## BEGIN TASK DATA
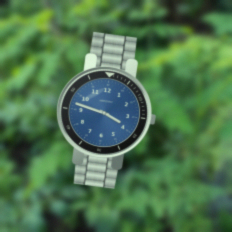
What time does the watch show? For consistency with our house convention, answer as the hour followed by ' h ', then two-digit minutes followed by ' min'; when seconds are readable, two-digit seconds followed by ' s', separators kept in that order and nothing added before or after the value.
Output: 3 h 47 min
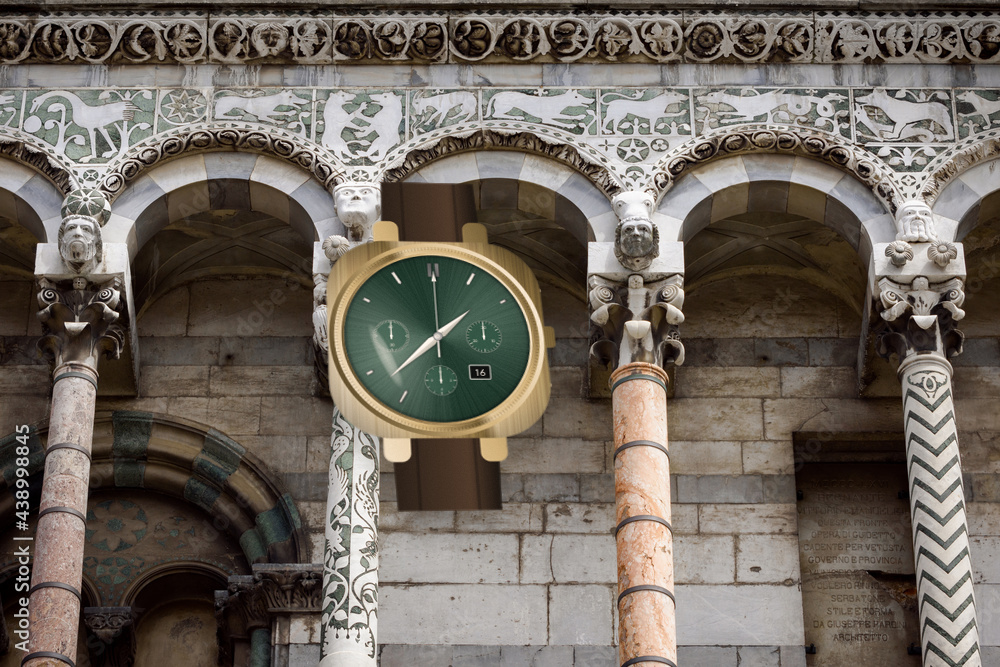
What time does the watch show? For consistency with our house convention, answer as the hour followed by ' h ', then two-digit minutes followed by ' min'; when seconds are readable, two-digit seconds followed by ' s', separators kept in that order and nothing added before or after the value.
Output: 1 h 38 min
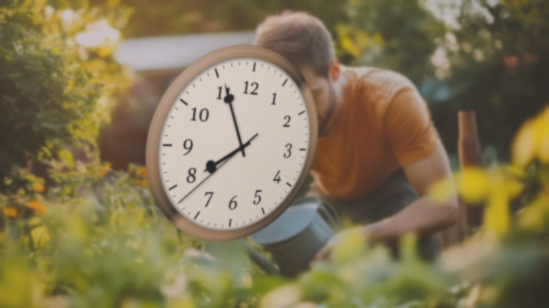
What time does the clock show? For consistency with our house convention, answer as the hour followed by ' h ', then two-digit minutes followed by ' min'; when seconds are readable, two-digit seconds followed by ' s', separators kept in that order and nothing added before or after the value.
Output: 7 h 55 min 38 s
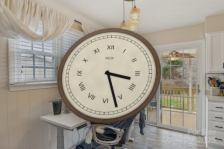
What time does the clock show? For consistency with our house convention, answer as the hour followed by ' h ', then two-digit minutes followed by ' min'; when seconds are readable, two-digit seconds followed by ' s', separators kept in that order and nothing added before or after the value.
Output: 3 h 27 min
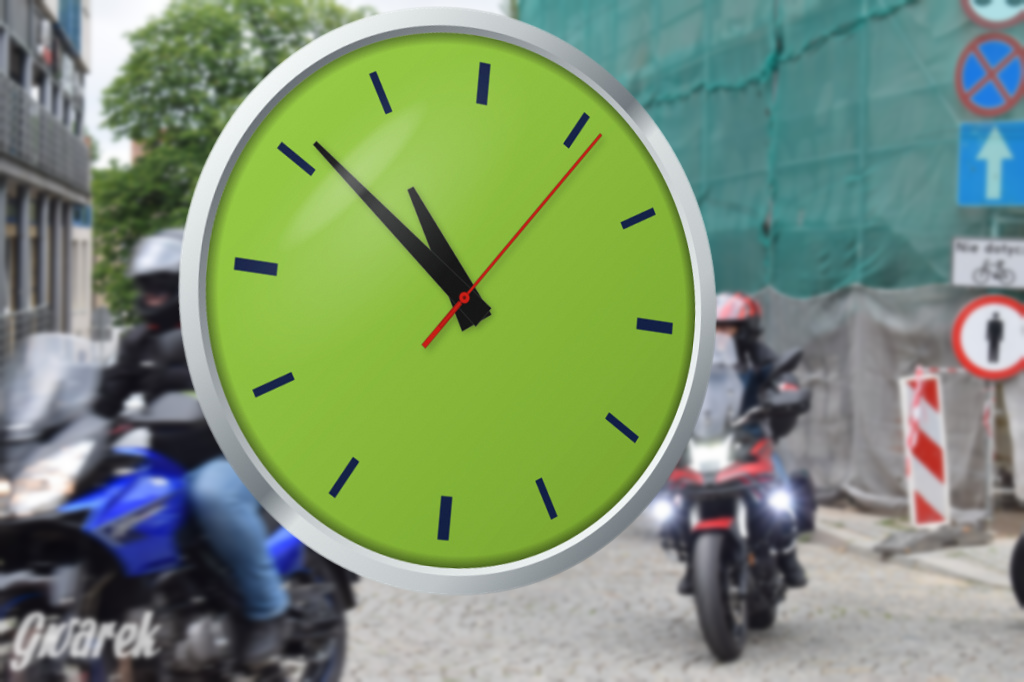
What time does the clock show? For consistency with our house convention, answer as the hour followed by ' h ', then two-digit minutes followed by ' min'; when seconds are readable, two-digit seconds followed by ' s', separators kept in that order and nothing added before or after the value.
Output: 10 h 51 min 06 s
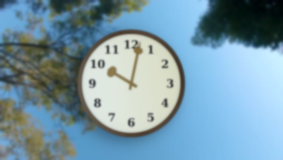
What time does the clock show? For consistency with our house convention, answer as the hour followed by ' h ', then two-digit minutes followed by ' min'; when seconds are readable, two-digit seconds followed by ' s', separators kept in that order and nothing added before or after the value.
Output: 10 h 02 min
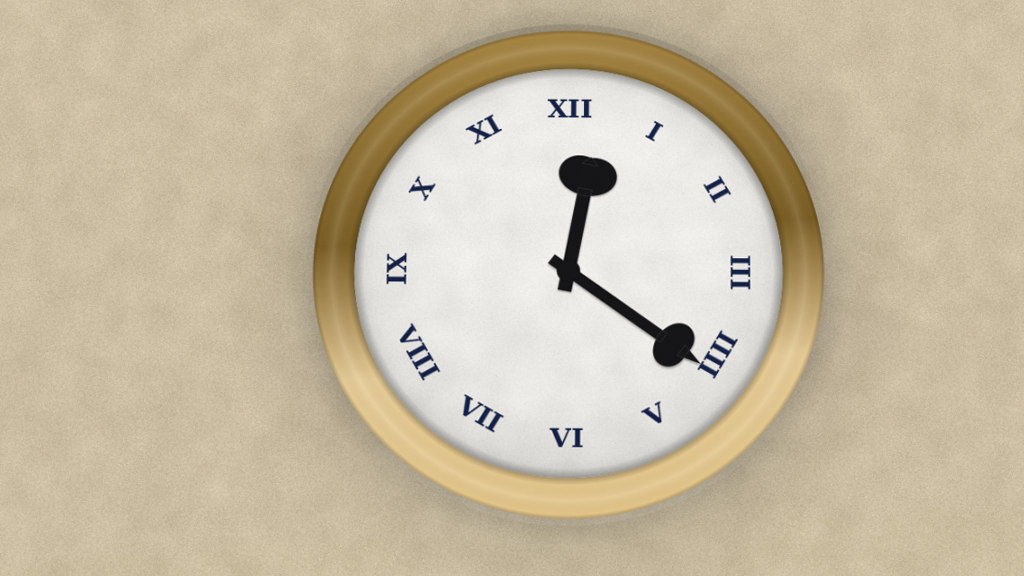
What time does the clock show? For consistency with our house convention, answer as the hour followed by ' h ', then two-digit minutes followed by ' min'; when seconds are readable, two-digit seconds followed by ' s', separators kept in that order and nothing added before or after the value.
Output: 12 h 21 min
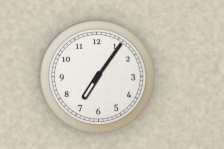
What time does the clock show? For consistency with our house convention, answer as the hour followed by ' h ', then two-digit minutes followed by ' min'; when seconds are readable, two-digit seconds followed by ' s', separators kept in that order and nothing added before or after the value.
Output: 7 h 06 min
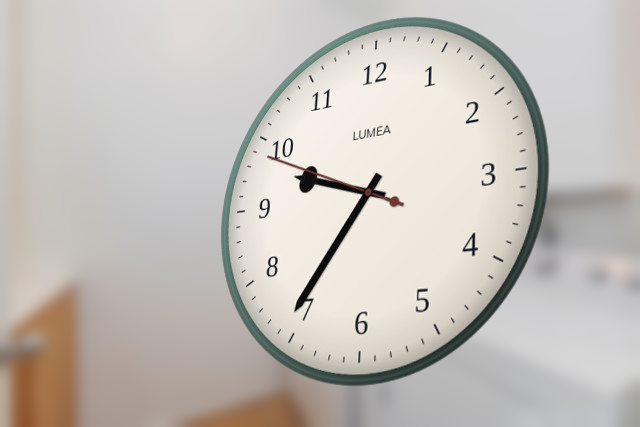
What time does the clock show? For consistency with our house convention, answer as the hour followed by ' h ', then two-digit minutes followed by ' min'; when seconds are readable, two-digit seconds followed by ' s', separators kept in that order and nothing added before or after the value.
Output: 9 h 35 min 49 s
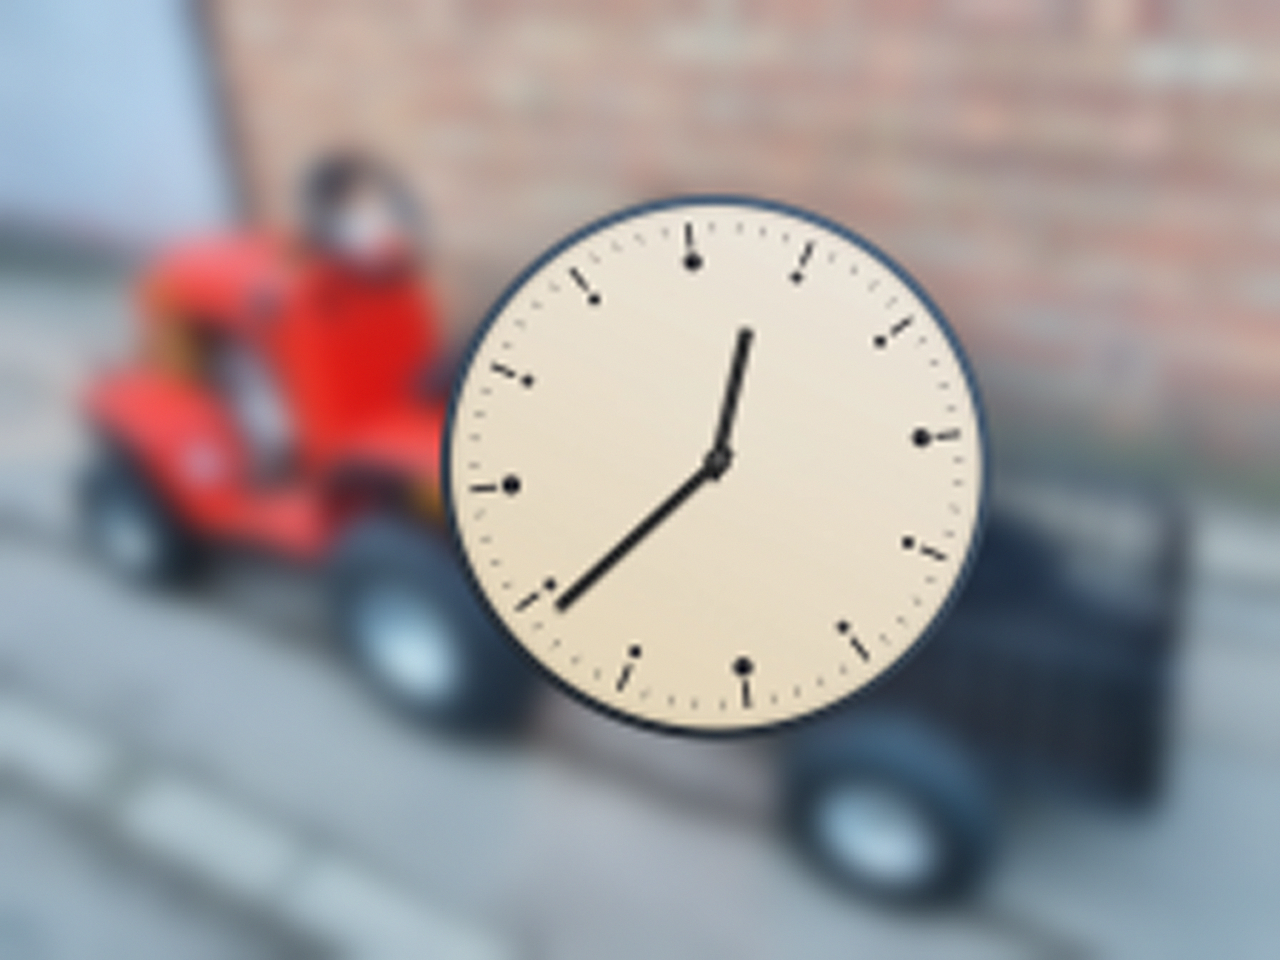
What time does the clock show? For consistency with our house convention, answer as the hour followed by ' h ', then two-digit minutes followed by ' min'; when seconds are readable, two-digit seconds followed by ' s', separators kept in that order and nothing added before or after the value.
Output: 12 h 39 min
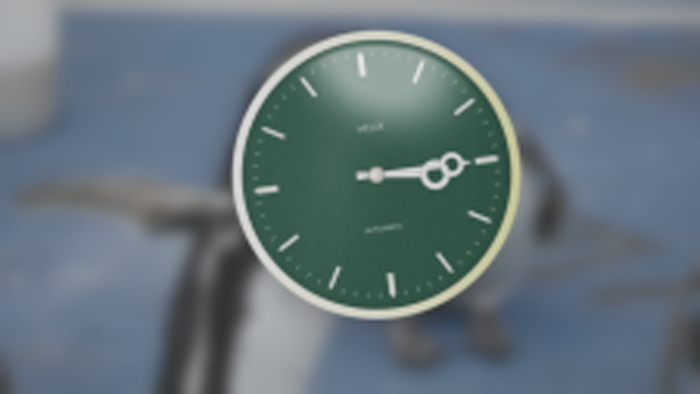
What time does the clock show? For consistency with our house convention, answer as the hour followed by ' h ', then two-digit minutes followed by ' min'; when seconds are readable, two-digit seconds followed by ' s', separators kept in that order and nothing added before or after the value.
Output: 3 h 15 min
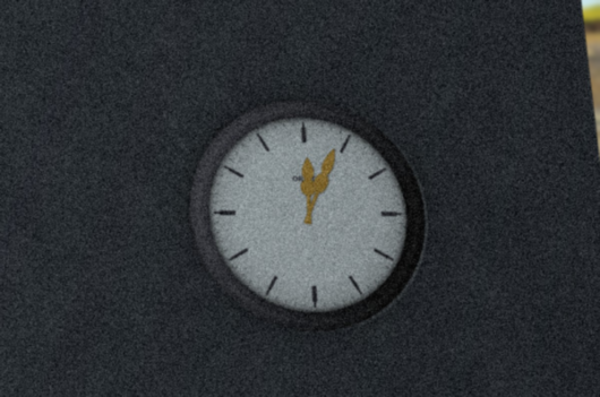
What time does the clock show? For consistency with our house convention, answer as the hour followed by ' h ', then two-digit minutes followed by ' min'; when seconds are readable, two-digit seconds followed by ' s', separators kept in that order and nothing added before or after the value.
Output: 12 h 04 min
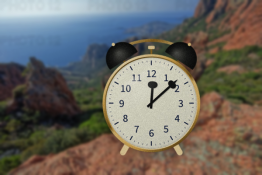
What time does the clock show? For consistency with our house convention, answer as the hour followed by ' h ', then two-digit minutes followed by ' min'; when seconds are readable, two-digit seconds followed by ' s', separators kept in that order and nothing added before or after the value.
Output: 12 h 08 min
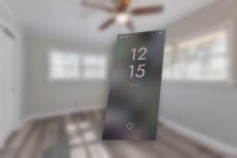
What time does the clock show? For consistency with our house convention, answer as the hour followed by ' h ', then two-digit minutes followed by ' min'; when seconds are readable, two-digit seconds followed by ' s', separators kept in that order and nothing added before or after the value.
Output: 12 h 15 min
## END TASK DATA
_STATED TASK_. Copy out the data from its very beginning through the line containing "Output: 3 h 47 min", with both ends included. Leave the pictures out.

_WORKED SOLUTION_.
What time does the watch show? For consistency with our house convention, answer as the hour followed by ' h ', then two-digit minutes followed by ' min'; when seconds are readable, two-digit seconds followed by ' s', separators kept in that order and nothing added before or after the value.
Output: 3 h 47 min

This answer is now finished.